### REQUIRED TASKS
(1) In the text on simulating asset price paths, why does the timestep calculation include a factor of four?
(2) Transcribe the passage of the asset price path text starting with "T = n / 252.0" and going on through "self.init_price * asset_path.cumprod()".

### READING TEXT
Firstly, it is necessary to determine the ending time in years, given by the value T. Since there are approximately 252 business days in a year and the length of the data is given in days, T will (approximately) be equal to the number of years of simulated data.

Then it is necessary to calculate dt, which is the timestep utilised for each subsequent asset price path. Note that this has a factor of four applied to it. This is because it is necessary to simulate an asset path with four times as much data to account for the need to have open, high, low and close values. Effectively this is simulating four price values per day and stepping through them accordingly. The calculation of min/max for low/high values is deferred to another method below.

Once the timestep has been calculated the correct formula for the asset path can be applied in a vectorised fashion. This formula is explained in detail in this article.

Once all of the individual up/down values of the asset path have been simulated in the asset_path variable, it is necessary to take their cumulative product and multiply by an initial pricing value to obtain a realistic price path for, e.g. an equity. This is then returned:

def _create_geometric_brownian_motion(self, data):
    """
    Calculates an asset price path using the analytical solution
    to the Geometric Brownian Motion stochastic differential
    equation (SDE).

    This divides the usual timestep by four so that the pricing
    series is four times as long, to account for the need to have
    an open, high, low and close price for each day. These prices
    are subsequently correctly bounded in a further method.

    Parameters
    ----------
    data : `pd.DataFrame`
        The DataFrame needed to calculate length of the time series.

    Returns
    -------
    `np.ndarray`
        The asset price path (four times as long to include OHLC).
    """
    n = len(data)
    T = n / 252.0  # Business days in a year
    dt = T / (4.0 * n)  # 4.0 is needed as four prices per day are required
    
    # Vectorised implementation of asset path generation
    # including four prices per day, used to create OHLC
    asset_path = np.exp(
        (self.mu - self.sigma**2 / 2) * dt +
        self.sigma * np.random.normal(0, np.sqrt(dt), size=(4 * n))
    )
    
    return self.init_price * asset_path.cumprod()

It was mentioned above that four prices are required per day. However, there was no guarantee that the high and low prices as simulated would actually be the highest and lowest prices on the day. Hence the following method adjusts the high/low prices by taking the max/min values across all values in the day (including the open/close prices) such that the OHLC 'bar' is correctly calculated. NumPy slicing notation is used to step through in increments of four, effectively carrying out the calculations on a daily basis:

def _append_path_to_data(self, data, path):
    """
    Correctly accounts for the max/min calculations required
    to generate a correct high and low price for a particular
    day's pricing.

    The open price takes every fourth value, while the close
    price takes every fourth value offset by 3 (last value in
    every block of four).

### INFORMATION PROVIDED
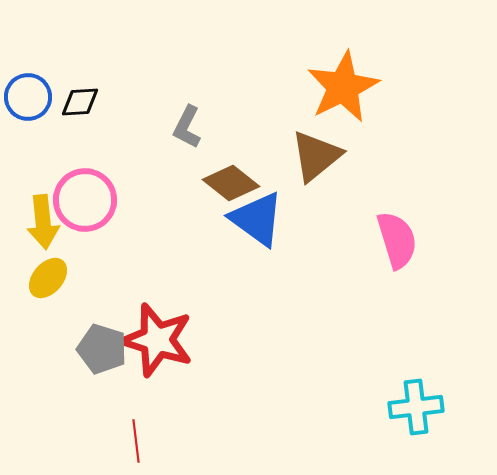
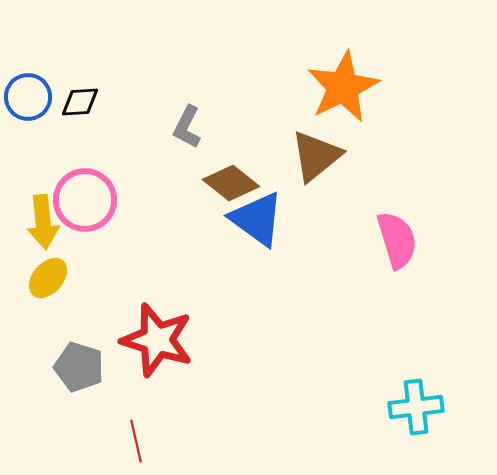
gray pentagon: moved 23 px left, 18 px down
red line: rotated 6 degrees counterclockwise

### THE REPLIES
(1) It simulates four price values per day so that each day has open, high, low and close values.

(2)
T = n / 252.0  # Business days in a year
    dt = T / (4.0 * n)  # 4.0 is needed as four prices per day are required
    
    # Vectorised implementation of asset path generation
    # including four prices per day, used to create OHLC
    asset_path = np.exp(
        (self.mu - self.sigma**2 / 2) * dt +
        self.sigma * np.random.normal(0, np.sqrt(dt), size=(4 * n))
    )
    
    return self.init_price * asset_path.cumprod()